Blimey, that's a rosy view of things - you must be having a good day! More likely is that the workers will need a bit more cradling, and will be less than 100% successful in finding those other jobs. Meanwhile, the Chinese stuff will certainly cost less, but what you save will be offset by tax.

But here's hoping!

There is another element in the farce. The ambition of our wonderful government to change the global climate by dint of making our 'leccy expensive and unreliable, thus forcing any industry that relies on less expensive and more reliable energy supplies to up sticks and leg it to pastures new. Like China or India.

There is another ironic twist which is that Tata, the Indian firm that's closing it's steelworks here, was once run by Rajendra, 'the randy railway engineer', Pachauri who was the chairman of the IPCC* and thus reaponsible for our wonderful governments desire to out Cnut Cnut.

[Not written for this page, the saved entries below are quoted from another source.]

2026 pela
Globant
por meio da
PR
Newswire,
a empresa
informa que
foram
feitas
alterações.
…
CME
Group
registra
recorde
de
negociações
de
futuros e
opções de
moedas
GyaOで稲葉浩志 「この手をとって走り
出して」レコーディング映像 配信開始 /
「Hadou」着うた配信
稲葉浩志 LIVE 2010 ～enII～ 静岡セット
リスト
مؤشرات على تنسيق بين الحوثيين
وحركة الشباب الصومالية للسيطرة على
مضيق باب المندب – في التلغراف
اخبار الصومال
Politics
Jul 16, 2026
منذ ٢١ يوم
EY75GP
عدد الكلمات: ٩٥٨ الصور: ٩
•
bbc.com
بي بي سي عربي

*Until he 'resigned' for having his hand somewhere he shouldn't have. (i.e. not in the till.)

"We do not and cannot accept the principle that incompetence justifies dismissal. That is victimisation."

Good old Fred Kite - he should have been a banker.

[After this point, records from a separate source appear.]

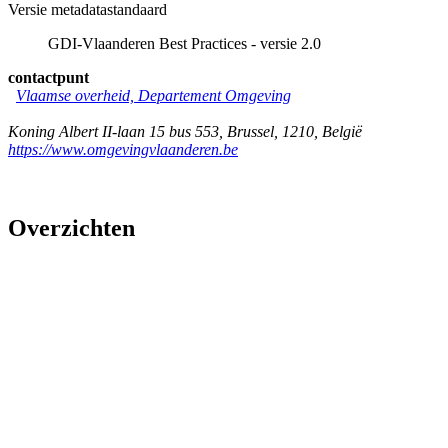
Versie metadatastandaard
GDI-Vlaanderen Best Practices - versie 2.0
contactpunt
Vlaamse overheid, Departement Omgeving
Koning Albert II-laan 15 bus 553
,
Brussel
,
1210
,
België
https://www.omgevingvlaanderen.be
Overzichten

Well, 'W', death and taxes are unavoidable but even so, other great industries have closed down over the years and yet new ones come in to take their place.

Yes indeed, Kevin, dear old Pachi is sadly missed, he added so much to the gaiety of the 'Warmer' movement.

Good point, Uncle Mort.

Indeed so, Andra, right up!

This is a regularly scheduled test of the Archivist network.

David, we do need to retain a steel making capacity. What would we do in a time of war (a serious war). Who would we turn to! CHINA.

Well Duffers. I have a sort of atavistic affection for heavy industry and while I subscribe wholeheartedly to free markets I greatly regret seeing plants like Redcar shut down.

There is massive disruption for thousands of famlies, massive costs to the tax payer during the relocation phase which may last decades, and always the nagging question of whether it is really uncompetitive orcwhether it is government and trade union action that has made it so via excessive wage increases, resistance to initiatives to improve productivity, excessive health and safety and other heavy handed regulation, the high energy costs caused by the governments insane energy policies and high taxes,

I strongly suspect that in a well governed Uk Redcar would not need to shut down.